Bellevue plays a crucial role in the system as the transfer and referral center for the most complex patients who require a high level of medical expertise, she adds.
“In order to serve all of the patients in the system in the right setting at the right time, it’s critical to move patients who no longer need to be in Bellevue,” Pressman says.
Before the pilot program began in June 2016, acute care hospitals discharged patients to post-acute facilities within the geographic area. The organization’s leadership decided to divide all of the providers in the system into three service lines: hospitals, ambulatory care, and post-acute care, McClusky adds. Now, hospitals can transition patients to any other entity in the system.
For the pilot project, multidisciplinary teams from Bellevue and Coler held weekly videoconferences to discuss the hospital’s alternative level of care patients and whether Coler could accommodate them. Coler is an 815-bed skilled nursing and rehabilitation facility.
Staff from Bellevue visited Coler to see what services the facility could provide, and Coler formed a clinical assessment team to visit the acute care hospital and assess potential transfers. The teams from each facility included the director of social work, the unit social worker, a nurse from the unit, and the chief medical office.
“We discussed the patients’ capabilities, and opportunities for placement. There were open discussions on both sides,” says Leah Matias, RN, MS, LMHA, AMP, deputy executive director at NYC Health+Hospitals/Coler.
Patients on the list include those who must have one-on-one monitoring, those with aggressive behavior, people who require restraints, and those who have dementia as a comorbidity. Coler has a highly rated secure memory care unit and round-the-clock activities, allowing staff to discontinue or reduce the one-on-one monitoring and use of restraints, Matias adds.
The initiative has helped staff at the two facilities gain understanding and information about each other, McClusky says.
“When the Bellevue team visited our facility, they told us they didn’t realize that we could care for patients who have medical needs as well as those who need to be on a memory care unit. Through the teleconferencing and visits, they understand what we are capable of doing,” says Robert Hughes, chief executive officer of NYC Health+Hospitals/Coler.
The Clinical Assessment Team at Coler found their visits to patients in the acute care hospital helps expedite the decision to take a patient, Matias says.

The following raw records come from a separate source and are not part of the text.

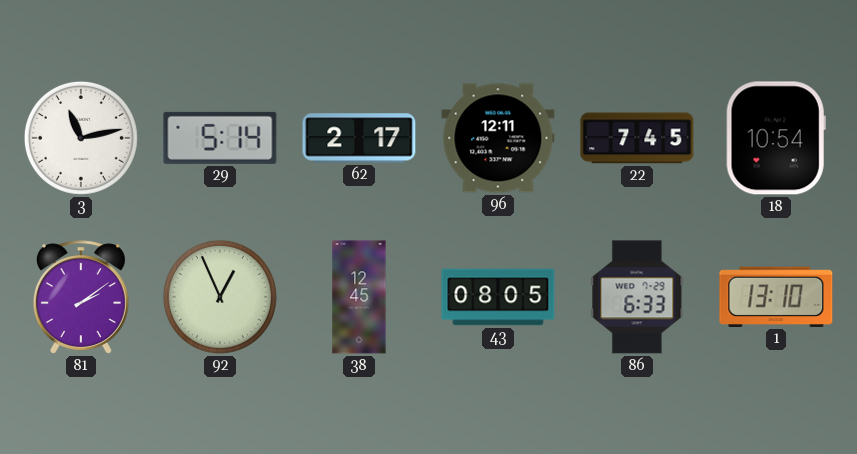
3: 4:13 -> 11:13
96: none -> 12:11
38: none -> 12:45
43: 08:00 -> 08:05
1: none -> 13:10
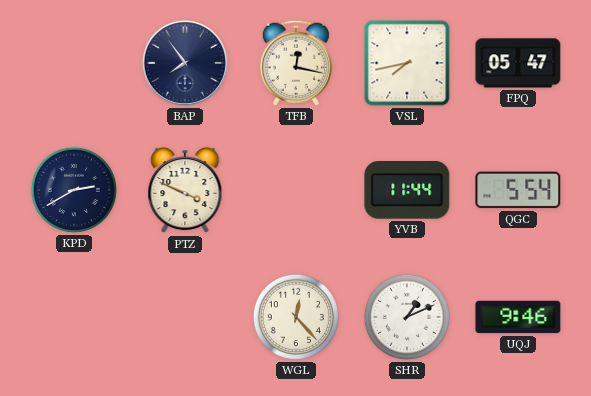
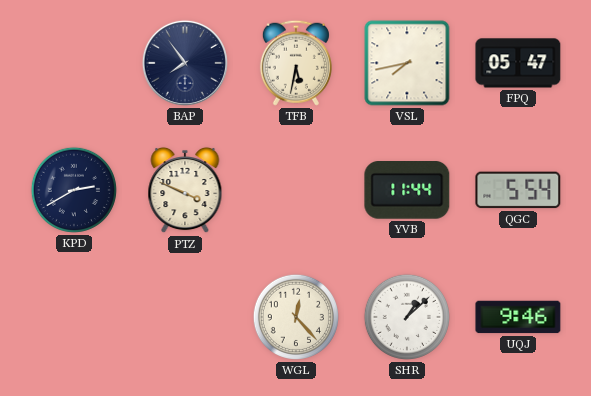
TFB: 12:17 -> 5:32
SHR: 1:11 -> 1:08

“We review the records, but sometimes the records don’t say everything. We do a preliminary assessment via videoconferencing, but bringing the team in to interview the patient and staff eliminates the time lag when we need more information,” she adds.

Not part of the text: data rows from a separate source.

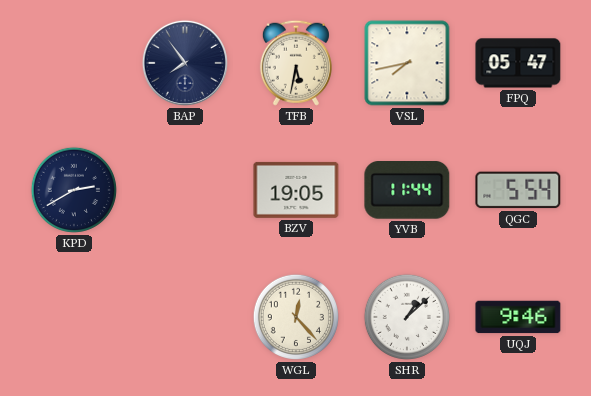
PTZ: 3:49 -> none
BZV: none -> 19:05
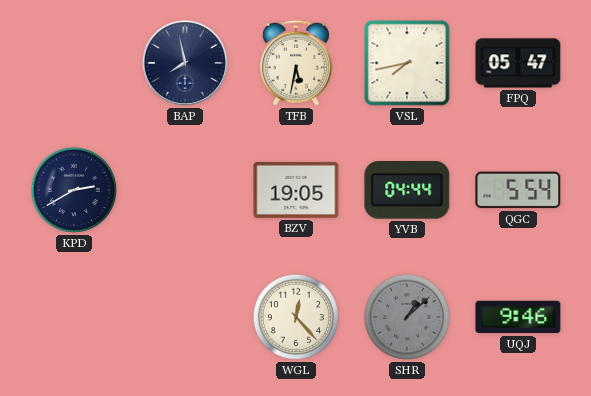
BAP: 7:54 -> 7:58
YVB: 11:44 -> 04:44
SHR dial: white -> grey
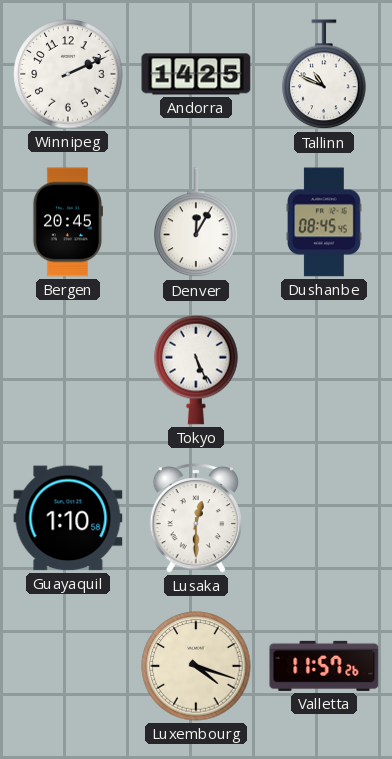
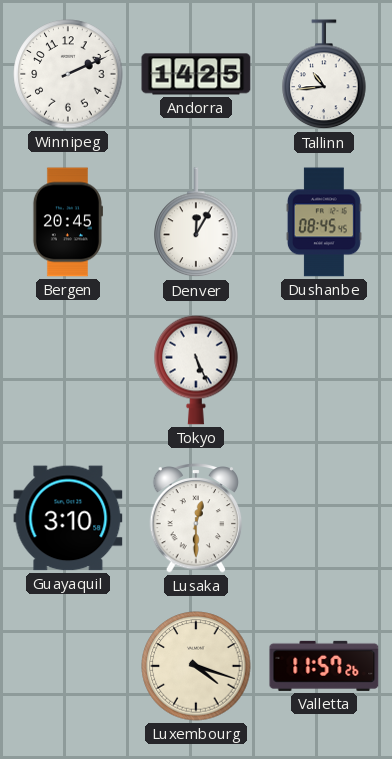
Tallinn: 10:49 -> 10:44
Guayaquil: 1:10 -> 3:10
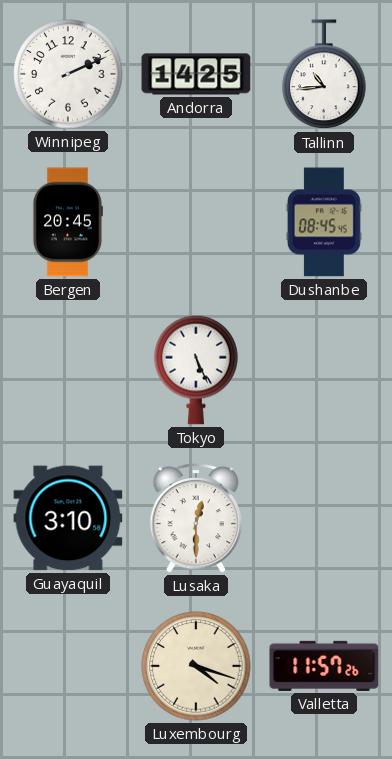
Denver: 12:05 -> none
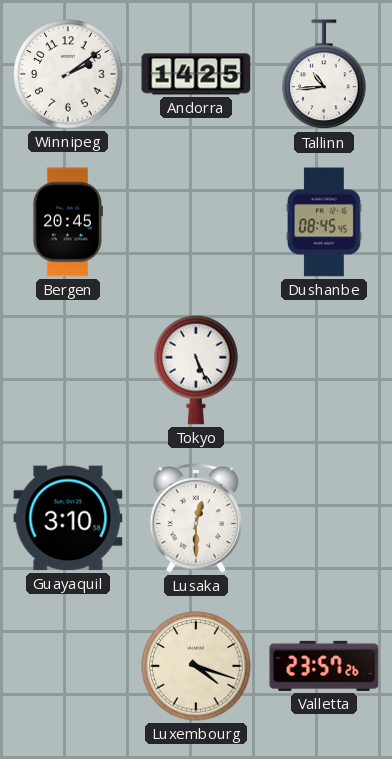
Winnipeg: 2:11 -> 2:09
Valletta: 11:57 -> 23:57
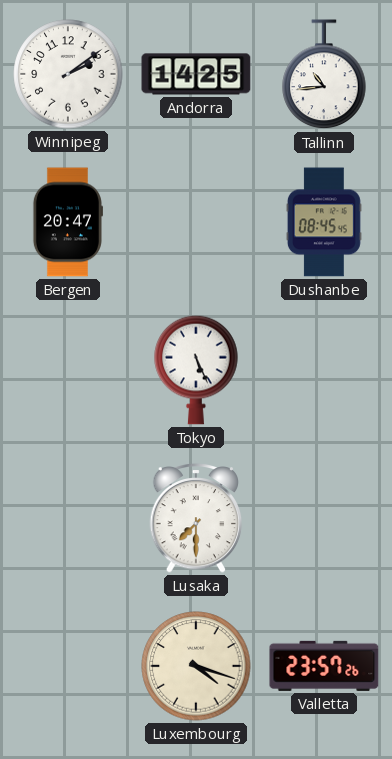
Bergen: 20:45 -> 20:47
Guayaquil: 3:10 -> none
Lusaka: 12:30 -> 7:30
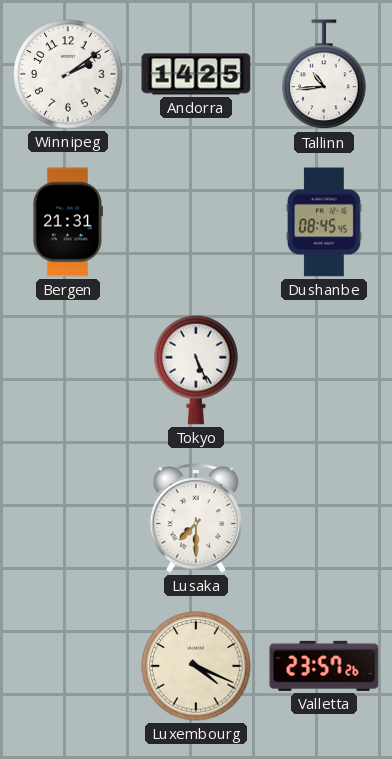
Bergen: 20:47 -> 21:31
Luxembourg: 4:18 -> 4:19
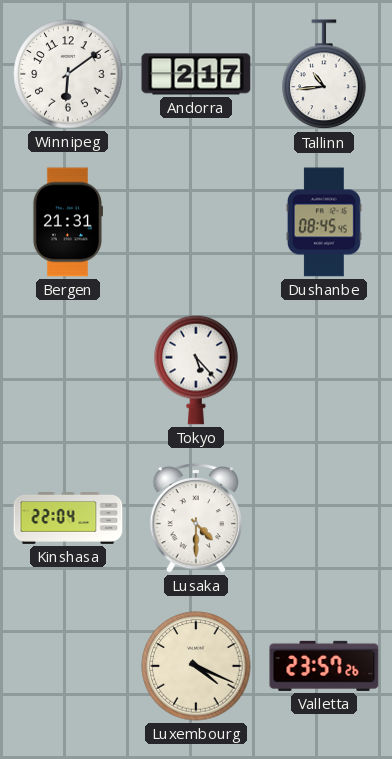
Winnipeg: 2:09 -> 6:09
Andorra: 14:25 -> 2:17
Tokyo: 5:26 -> 5:23
Kinshasa: none -> 22:04
Lusaka: 7:30 -> 4:30
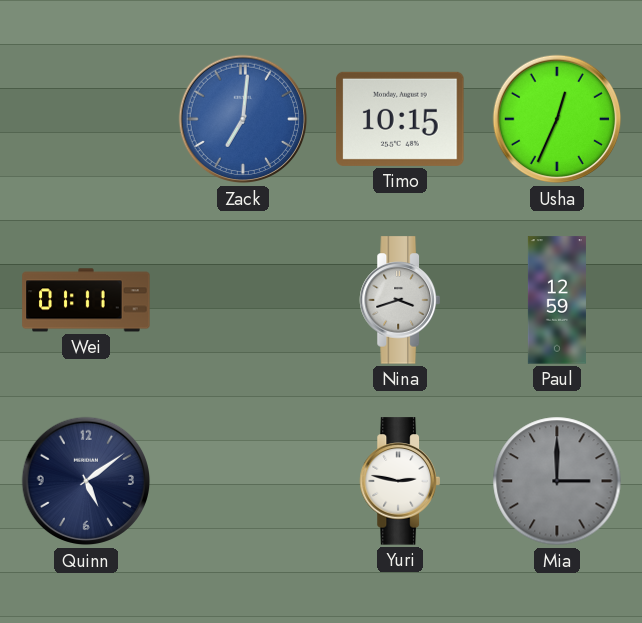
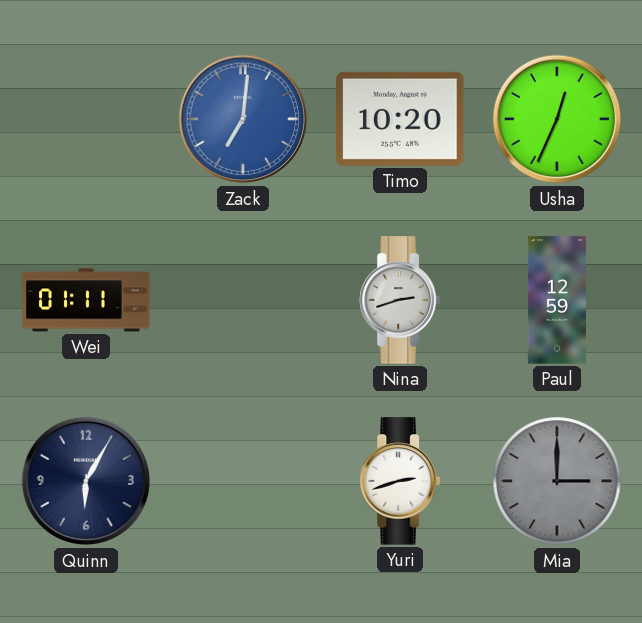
Timo: 10:15 -> 10:20
Nina: 3:42 -> 2:42
Quinn: 5:09 -> 6:05
Yuri: 2:47 -> 2:42
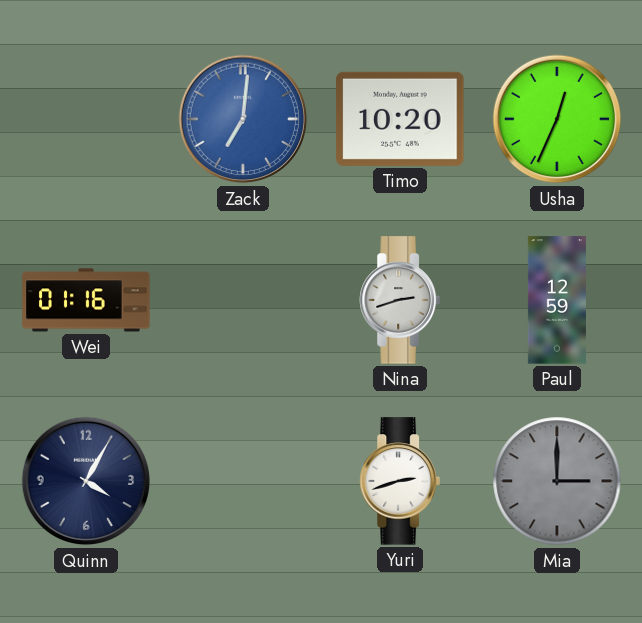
Wei: 01:11 -> 01:16
Quinn: 6:05 -> 4:05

The people on the team are the ones most likely to be caring for the patient. The team typically includes the unit nurse, a social worker, and a psychologist or psychiatrist, all of whom are assigned to the unit where the patient is likely to be placed.
Staff at both facilities in the pilot reported success. Coler has doubled the admissions they receive from Bellevue, according to Hughes.

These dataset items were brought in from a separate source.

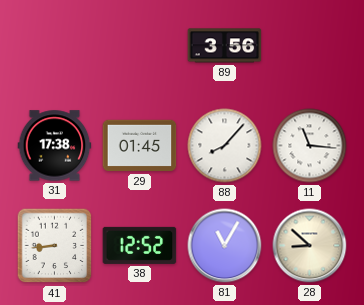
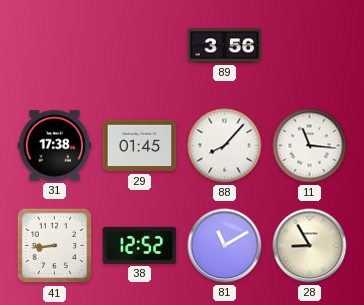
81: 11:05 -> 11:10
28: 8:52 -> 8:55
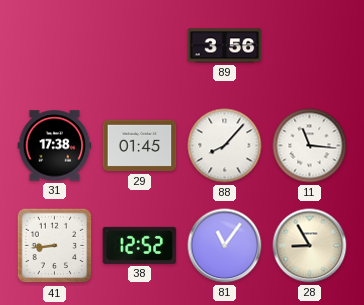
81: 11:10 -> 11:06
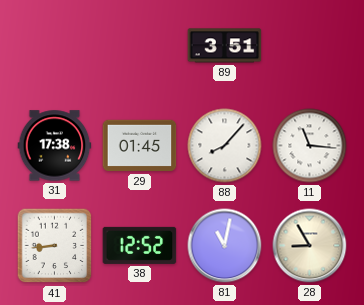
89: 3:56 -> 3:51
81: 11:06 -> 11:02
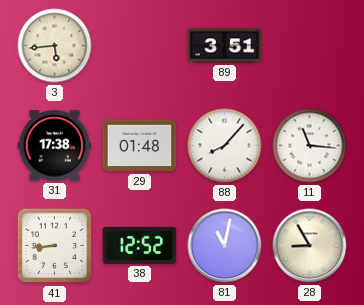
3: none -> 5:44
29: 01:45 -> 01:48
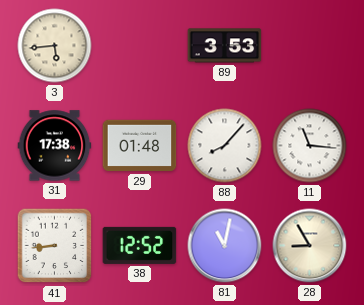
89: 3:51 -> 3:53
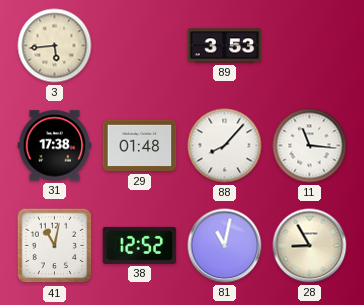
41: 8:44 -> 11:02
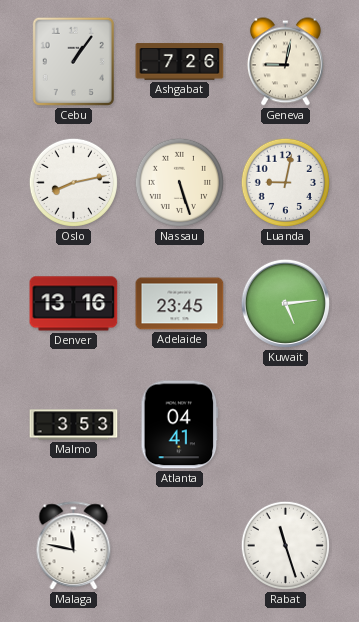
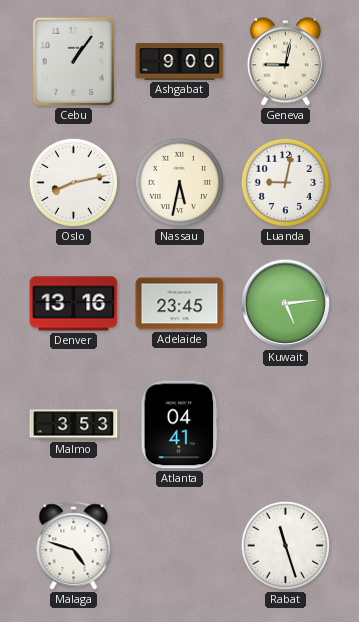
Ashgabat: 7:26 -> 9:00
Nassau: 5:27 -> 5:32
Malaga: 11:47 -> 4:48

“This program was a huge success for us. We saw a 66% reduction in the longest lengths of stay among alternate level of care patents,” Pressman adds.
“We are looking at the full range of services available in the continuum of care and which type of setting will benefit the patients most. It’s not just a better system for the organization — it’s a better path for patients,” Hughes says
When NYC Health+Hospitals’ acute care hospitals and post-acute facilities began collaborating in a pilot project, they were able to place challenging patients in the appropriate level of care — a program that is on track to save the public hospital system $3.5 million per year when it is rolled out systemwide.